Our text then seems to take a bit of sidestep (in brackets no less) as the author, Moses himself, tells us that while the crops of flax and barley were ruined by the hail due to the time of the year and the progressive stage of their growth cycle, the wheat and the spelt were not, as they had not ripened yet.  I find this information rather interesting.  Why is it there?  Well, one possibility is that it is there to show us that God often works within His own set of physical laws of nature.  When He acts supernaturally to intervene, sometimes there are consequences that one would expect.  For example, if God allows or causes a drought to take place, one can also expect that various plant life may well die, and so on.  The other possibility is that Moses is intentionally or unintentionally sharing with us the fact that while many stocks were ruined, the people would not be left to die – starvation and famine would be averted.  While Moses, Aaron, and Pharaoh in those days, and we today, may see the long-term cause and effect of circumstances, God keeps His eye on the long-term plans He has for us and for mankind.

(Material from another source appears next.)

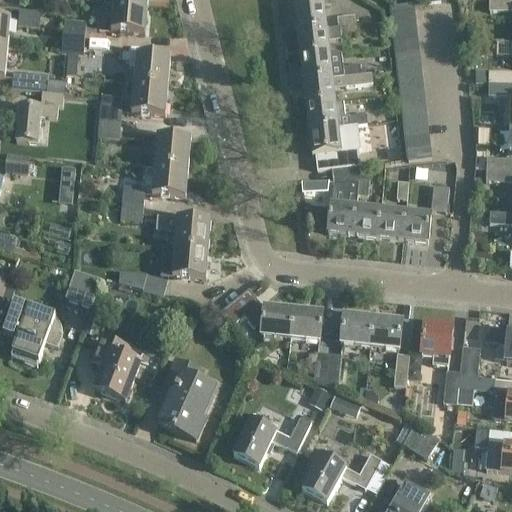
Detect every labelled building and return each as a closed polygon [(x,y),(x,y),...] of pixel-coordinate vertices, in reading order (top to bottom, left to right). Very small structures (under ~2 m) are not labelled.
[(113,0),(113,6),(147,8),(147,0),(113,0)] [(511,2),(487,2),(487,15),(511,15),(511,2)] [(144,38),(147,8),(113,6),(111,36),(144,38)] [(390,21),(414,18),(413,7),(389,10),(390,21)] [(297,37),(325,34),(322,8),(294,11),(297,37)] [(38,33),(40,15),(18,13),(16,31),(38,33)] [(392,33),(415,30),(414,18),(390,21),(392,33)] [(337,32),(354,30),(353,20),(336,22),(337,32)] [(0,51),(7,52),(9,22),(0,21),(0,51)] [(64,24),(62,41),(84,43),(86,26),(64,24)] [(340,42),(355,41),(354,30),(337,32),(325,34),(297,37),(300,61),(328,58),(327,47),(340,45),(340,42)] [(393,45),(417,42),(415,30),(392,33),(393,45)] [(84,43),(62,41),(61,58),(83,60),(84,43)] [(394,57),(418,55),(417,42),(393,45),(394,57)] [(396,69),(420,66),(418,55),(394,57),(396,69)] [(341,56),(328,58),(300,61),(303,86),(360,79),(359,70),(342,72),(341,56)] [(135,87),(167,90),(170,61),(124,57),(123,65),(130,65),(130,71),(136,72),(135,87)] [(397,80),(421,78),(420,66),(396,69),(397,80)] [(511,75),(487,75),(487,88),(511,88),(511,75)] [(46,96),(47,79),(13,76),(11,93),(42,96),(46,96)] [(332,93),(371,88),(370,78),(360,79),(303,86),(306,110),(334,107),(332,93)] [(399,92),(422,89),(421,78),(397,80),(399,92)] [(164,120),(167,90),(135,87),(132,117),(164,120)] [(511,88),(487,88),(487,100),(511,100),(511,88)] [(400,104),(424,102),(422,89),(399,92),(400,104)] [(63,98),(46,96),(42,96),(40,114),(19,112),(16,146),(37,148),(40,121),(56,123),(57,110),(62,110),(63,98)] [(401,117),(425,114),(424,102),(400,104),(401,117)] [(342,106),(334,107),(306,110),(309,135),(337,132),(364,128),(363,118),(343,121),(342,106)] [(100,108),(99,124),(120,126),(121,126),(122,109),(100,108)] [(403,128),(427,125),(425,114),(401,117),(403,128)] [(120,126),(99,124),(97,141),(119,143),(120,126)] [(404,140),(428,137),(427,125),(403,128),(404,140)] [(330,173),(359,170),(357,155),(340,157),(337,132),(309,135),(312,160),(328,158),(330,173)] [(406,152),(430,149),(428,137),(404,140),(406,152)] [(155,170),(187,172),(190,143),(157,140),(155,170)] [(430,149),(406,152),(407,164),(431,162),(430,149)] [(27,178),(29,161),(7,159),(6,176),(27,178)] [(511,161),(486,160),(486,173),(511,174),(511,161)] [(185,202),(187,172),(155,170),(152,199),(185,202)] [(358,183),(359,172),(359,170),(330,173),(332,189),(358,186),(358,183)] [(511,174),(486,173),(485,185),(511,186),(511,174)] [(366,201),(368,183),(358,183),(358,186),(357,200),(366,201)] [(313,187),(301,188),(301,197),(313,197),(313,187)] [(405,206),(407,189),(397,188),(395,205),(405,206)] [(143,209),(145,193),(145,192),(123,190),(121,207),(143,209)] [(446,217),(448,193),(432,191),(430,215),(446,217)] [(120,224),(142,226),(143,209),(121,207),(120,224)] [(352,241),(355,212),(330,209),(327,238),(352,241)] [(376,243),(380,214),(355,212),(352,241),(376,243)] [(402,246),(404,217),(380,214),(376,243),(402,246)] [(404,217),(402,246),(427,249),(430,220),(404,217)] [(511,217),(490,217),(490,228),(511,228),(511,217)] [(159,222),(158,236),(176,237),(175,252),(208,254),(211,225),(159,222)] [(0,254),(12,258),(17,242),(0,236),(0,254)] [(160,266),(159,281),(206,284),(208,254),(175,252),(161,251),(160,266)] [(93,313),(102,285),(76,276),(66,304),(93,313)] [(0,310),(1,311),(10,282),(0,278),(0,310)] [(149,279),(144,296),(166,302),(170,285),(159,282),(149,279)] [(251,309),(227,328),(230,331),(243,321),(251,331),(264,320),(262,340),(290,344),(293,314),(265,311),(265,316),(246,296),(243,299),(251,309)] [(243,299),(219,318),(227,328),(251,309),(243,299)] [(59,353),(62,343),(63,338),(62,332),(60,326),(55,321),(49,318),(30,311),(26,309),(19,308),(13,311),(8,315),(6,322),(7,328),(10,334),(16,338),(20,339),(13,357),(40,367),(46,348),(59,353)] [(293,314),(290,344),(320,347),(324,317),(293,314)] [(345,320),(342,349),(370,352),(373,323),(345,320)] [(373,323),(370,352),(400,356),(403,326),(373,323)] [(448,372),(453,331),(425,328),(421,361),(434,362),(433,370),(448,372)] [(511,365),(511,337),(490,335),(488,347),(507,349),(505,365),(511,365)] [(125,406),(140,368),(126,362),(129,354),(102,343),(93,367),(104,371),(95,394),(125,406)] [(463,352),(460,377),(460,381),(471,382),(474,353),(463,352)] [(397,358),(393,390),(405,392),(409,360),(397,358)] [(325,392),(329,360),(317,359),(314,387),(325,392)] [(340,361),(329,360),(325,392),(337,396),(340,361)] [(196,446),(205,426),(201,424),(214,393),(193,383),(198,374),(177,364),(165,391),(175,395),(160,429),(196,446)] [(460,381),(460,377),(446,376),(443,409),(457,410),(458,394),(460,381)] [(511,386),(471,382),(460,381),(458,394),(497,398),(496,409),(491,413),(491,419),(495,425),(511,426),(511,386)] [(297,458),(312,427),(300,422),(290,443),(251,424),(233,460),(259,472),(272,446),(297,458)] [(439,444),(414,429),(403,450),(427,465),(439,444)] [(511,477),(511,449),(510,449),(511,437),(477,433),(475,450),(488,452),(486,475),(511,477)] [(365,495),(382,465),(371,459),(359,480),(321,460),(302,494),(327,508),(342,482),(365,495)] [(425,511),(431,503),(405,488),(391,511),(425,511)]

So Moses did what he told Pharaoh he would do on his behalf and God did His part – the thunder and the hail stopped, as did the rain.  And then we see that familiar word that can lead to good or to evil – that word “but” appear once more.  The text tells us “but once his troubles stopped, Pharaoh sinned again”.  I think that is what God must dislike very much – the “sinning again”.  Yes, He hates the sin, but He can forgive it.  And He would rather see sincere and determined repentance.  But I believe His heart is broken greatly when after sinning, and repenting, a child, especially one of His own, “sins again”.
It is also interesting that at this point in Scripture the text says in the same passage first that Pharaoh hardened his heart and than also says Pharaoh’s heart was hardened.  Here is the verse many of us look for when we wonder, “did God harden Pharaoh’s heart or did he do it himself?”  Well, the answer seems clear – Pharaoh did it from a human perspective and God allowed it to be so from a divine perspective.  There is no need to assess blame here – the fact remains Pharaoh ended up with a hardened heart – a state which God had predicted would be the case much earlier.  And now, even Moses himself finally got in tune with God on this one as he himself had told Pharaoh, “I know you do not yet fear the Lord.”
Where are you on the journey of fearing the Lord?